Конечно, у него были жена и дети, даже внук. Но наши сердца рвались друг к другу сквозь бытовые и семейные осложнения.
В данном случае совершенно не стояло проблемы, где встречаться. Квартира Бейнфеста стала нашей тихой гаванью. Мы не строили планов. Хоть мне как женщине хотелось услышать именно планы.
Что касается Эллы, то Юра действительно принял в судьбе ее таланта хорошее участие. Высоко оценил. Особенно цвет. Нашел преподавателя. Элла творчески росла.
Если говорить про счастье, то я была полностью счастлива. Несмотря на то что Марик сразу догадался о причине моего, можно считать, нового рождения. Но делал вид. Я же не делала вида.
Моя усталость, которая копилась столько лет и не находила себе надежного выхода, выкипела.
Впереди у меня был только зеленый свет.
Не каждой женщине доведется сойтись душой с настоящим художником. Естественно, я попросила Юрия нарисовать мой портрет. Не сразу. Примерно через полгода.
Он кратко сказал:
— Я реставратор. Портретов не пишу.
— Даже мой не можешь?
— Твой — тем более.
В силу различных обстоятельств мы находились с Юрой в изоляции от внешнего мира. Он вынужден был таиться от общественности. Все наши встречи проходили при закрытых дверях. Мне хотелось с ним под руку пройтись по выставочным залам. Поехать в Дом творчества.
Не скрою, есть женщины, которые при помощи младенца разводят мужчину со старой семьей. Я не принадлежала к их числу.
Мой возраст еще предполагал возможность рождения ребенка. Всего сорок два года. Но беременность не давалась.

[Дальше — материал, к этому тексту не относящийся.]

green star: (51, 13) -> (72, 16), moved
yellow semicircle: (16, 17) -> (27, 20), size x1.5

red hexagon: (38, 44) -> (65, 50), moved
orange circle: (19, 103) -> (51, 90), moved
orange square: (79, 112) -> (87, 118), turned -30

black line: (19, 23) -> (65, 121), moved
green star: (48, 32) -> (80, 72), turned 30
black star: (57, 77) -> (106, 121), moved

И вот однажды в приступе отчаяния я сказала Марику:
— Нет смысла нам тянуть совместное проживание. Я прописана в другом месте. Вот и буду там жить.

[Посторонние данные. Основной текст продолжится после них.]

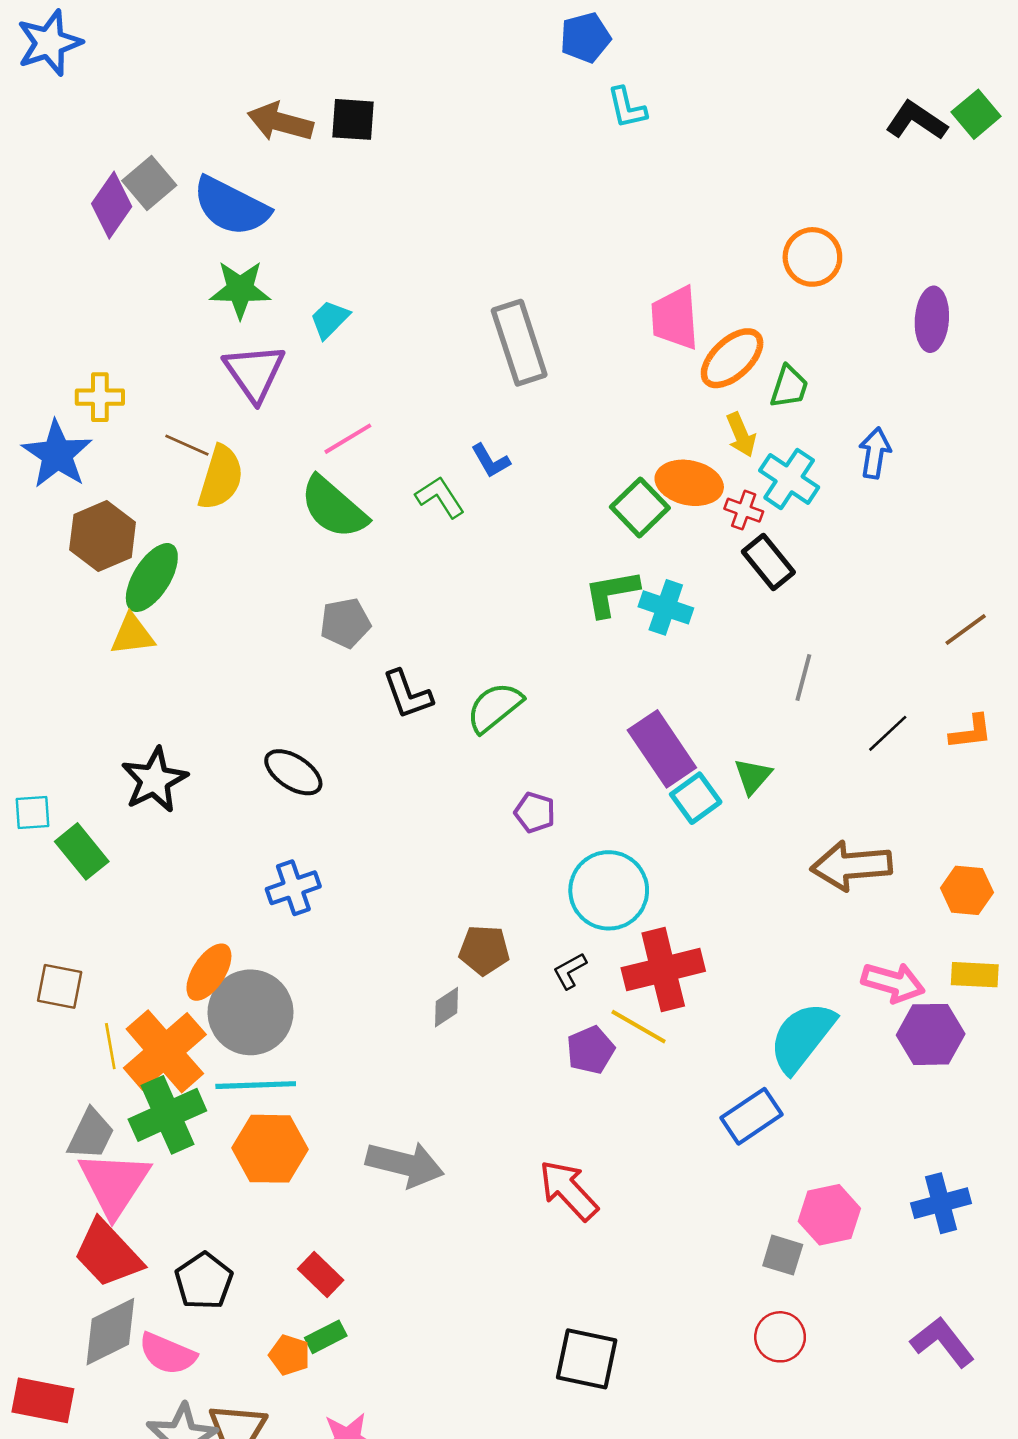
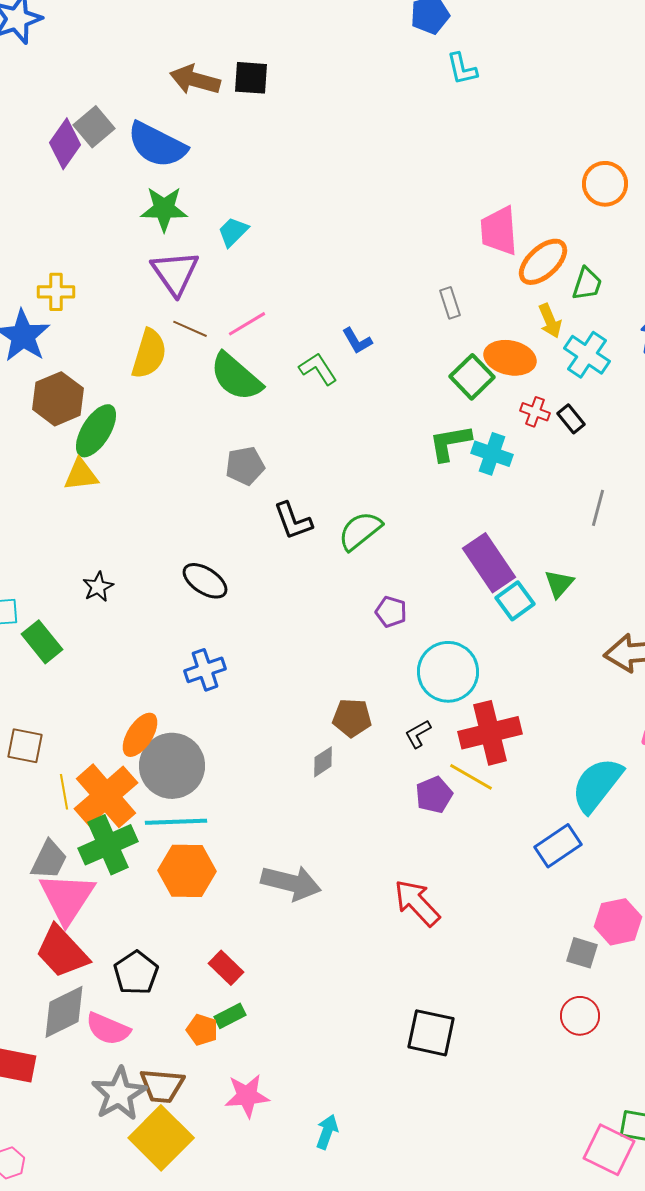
gray rectangle: (519, 343) -> (450, 303), moved, size x0.5
brown line: (187, 445) -> (190, 329), moved
red cross: (744, 510) -> (535, 412), moved
black rectangle: (768, 562) -> (571, 419), size x0.7
black star: (154, 780) -> (98, 587), size x0.6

Марик как довод привел Эллу. Девочка без матери. И так далее.
Я сказала, что Элла меня давно отринула. Вместо матери у нее подружки. Нина Рогулина ей постирает и приготовит. Вот девочка — совсем без родителей растет. С бабушкой. И ничего.
Марик отмолчался.
Да. Чинить механизмы — одно дело, а наладить собственную жизнь в собственной семье и ближайшем окружении — совсем другое.

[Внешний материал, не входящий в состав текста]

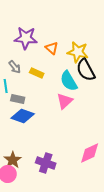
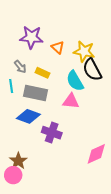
gray rectangle: (18, 99) -> (35, 93), moved, size x1.6
pink triangle: (65, 101) -> (71, 101), turned 48
purple cross: (46, 163) -> (52, 133), moved

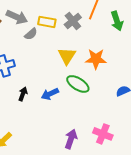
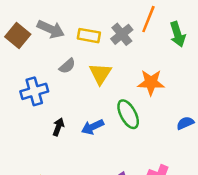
gray semicircle: (31, 34) -> (67, 66), moved
yellow triangle: (67, 56) -> (100, 74), moved
green ellipse: (78, 84) -> (128, 114), turned 30

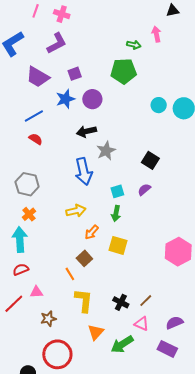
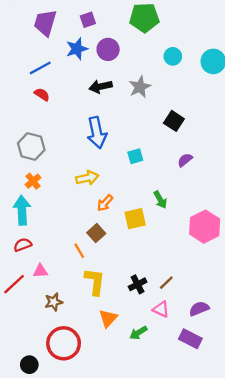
purple trapezoid: (38, 77) -> (45, 23), turned 75
cyan circle: (159, 105) -> (173, 56), moved
gray star: (106, 151) -> (140, 87), moved
purple semicircle: (144, 190) -> (185, 160), moved
green arrow: (116, 213) -> (160, 200), moved, turned -42
yellow square: (118, 245) -> (135, 219), turned -30
black cross: (121, 302) -> (138, 284), turned 35
green arrow: (122, 344) -> (138, 333), size x0.7

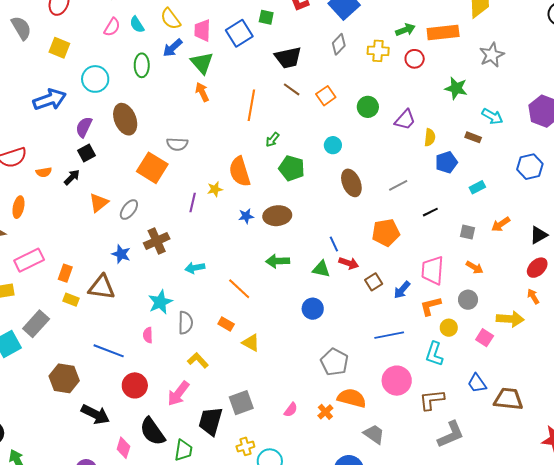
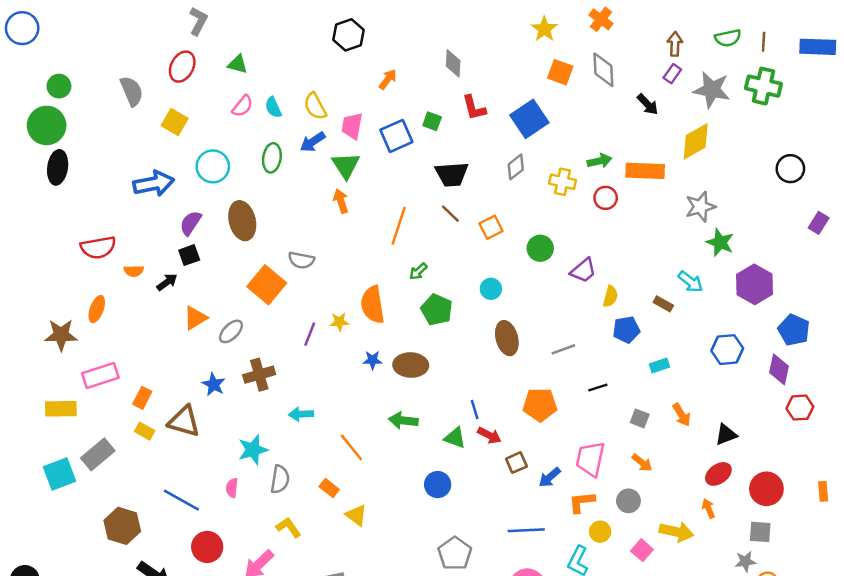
green star: (456, 88) -> (720, 242), moved
orange arrow: (501, 224) -> (682, 415), turned -96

Элле я сказала, что скопилось много печатной работы и, чтобы не мешать, я перебираюсь временно в другое место.
Собрала чемодан с одеждой по сезону. Не тащить же сразу барахло на все случаи. Таксист помог вынести машинку — в том же Бейнфестовском одеяле.
Машинка для отвода глаз. Все-таки я жалела Эллу. А Марика — не жалела. Я отдала ему лучшие женские годы. И, кроме того, квартира на Якиманке — в ней и моя часть. Неотъемлемая.
И вот я оказалась одна. Телефон молчал. Я укрывалась чужим одеялом, брала чужие тарелки. Хорошего качества, но чужие.
Бейнфест оставил в неприкосновенности накопленные вещи.
Когда мы бывали здесь с Юрой, вещи не имели значения. А тут лезли и лезли в глаза.
Чтобы очнуться, я позвонила в реставрационные мастерские. Юры не было на месте.